Zollstreit: Xi sagt Gipfelteilnahme zu – Hoffnung auf Handelsdeal mit Trump
Washington. Shanghai. US-Präsident Donald Trump wird Chinas Staats- und Parteichef Xi Jinping nach Angaben des Weißen Hauses am kommenden Donnerstag (Ortszeit) in Südkorea treffen. Trump wolle am Morgen ein bilaterales Gespräch mit Xi führen, bevor er am Abend nach Washington zurückfliege, sagte seine Sprecherin Karoline Leavitt am Donnerstag.
Zuvor war bereits bekannt geworden, dass sich beide Staatschefs am Rande des Gipfels der Asiatisch-Pazifischen Wirtschaftsgemeinschaft (Apec) begegnen wollen, der am 31. Oktober beginnt. Ein konkretes Datum für eine Zusammenkunft war jedoch nicht bestätigt worden. Aus Peking gibt es für das Treffen bislang keine offizielle Bestätigung.
Allerdings teilte die Regierung am Freitagnachmittag (Ortszeit) mit, dass Xi vom 30. Oktober bis zum 1. November an dem Gipfel teilnehmen wird. Damit stünde zumindest in dieser Hinsicht einem Treffen nichts im Wege.
Trump hatte das Treffen jüngst im Weißen Haus erneut angekündigt und dabei die Aussicht auf ein Handelsabkommen mit China geweckt. „Ich denke, wir werden einen Deal machen“, sagte er vor Journalisten. Zugleich drohte er mit einer Verschärfung der Zölle: Sollten keine Fortschritte erzielt werden, würden ab dem 1. November Strafzölle von 100 Prozent auf chinesische Importe greifen.

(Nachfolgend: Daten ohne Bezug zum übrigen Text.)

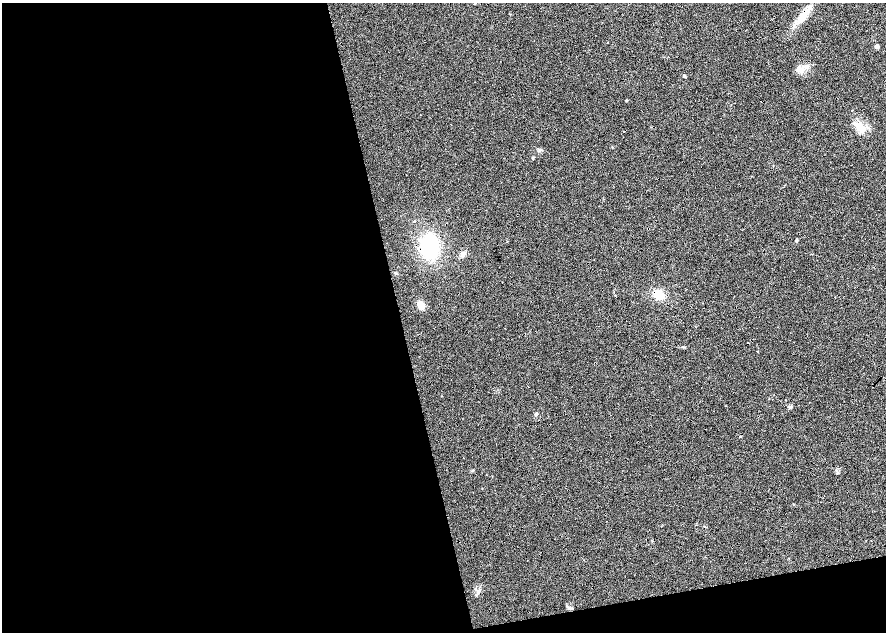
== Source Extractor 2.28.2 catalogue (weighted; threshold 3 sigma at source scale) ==
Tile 13 of 4 x 4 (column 1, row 4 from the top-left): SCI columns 10-1777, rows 55-1314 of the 7092 x 5198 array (HDU 1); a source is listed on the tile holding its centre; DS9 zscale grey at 2 x 2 block average (1 PNG px = mean of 2 x 2 image px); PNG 888 x 634 px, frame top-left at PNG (2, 3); no overlay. Shown black and unused: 49% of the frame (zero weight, under 4 of 8 exposures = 4% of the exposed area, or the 3 px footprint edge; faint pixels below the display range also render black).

Wieder mildere Töne von Trump
Noch vor wenigen Wochen hatte Trump ein Treffen mit Xi infrage gestellt, nachdem sich die Spannungen im Handelsstreit zwischen beiden Ländern weiter verschärft hatten. Anlass war Chinas Ankündigung, den Export seltener Erden und Technologien zur Verarbeitung einzuschränken; ein Schritt, der in Washington für Ärger sorgte. Als Reaktion hatte die US-Regierung zusätzliche Zölle in Höhe von 100 Prozent auf chinesische Produkte ins Gespräch gebracht.
China warf den USA daraufhin „Doppelmoral“ vor und drohte mit Gegenmaßnahmen. Inzwischen aber schlägt Trump wieder mildere Töne an – ein mögliches Zeichen, dass beide Seiten an einer diplomatischen Entspannung interessiert sind. Allerdings gibt es neben den seltenen Erden weitere Konfliktthemen, etwa Exportkontrollen im Tech-Sektor oder den Ukrainekrieg.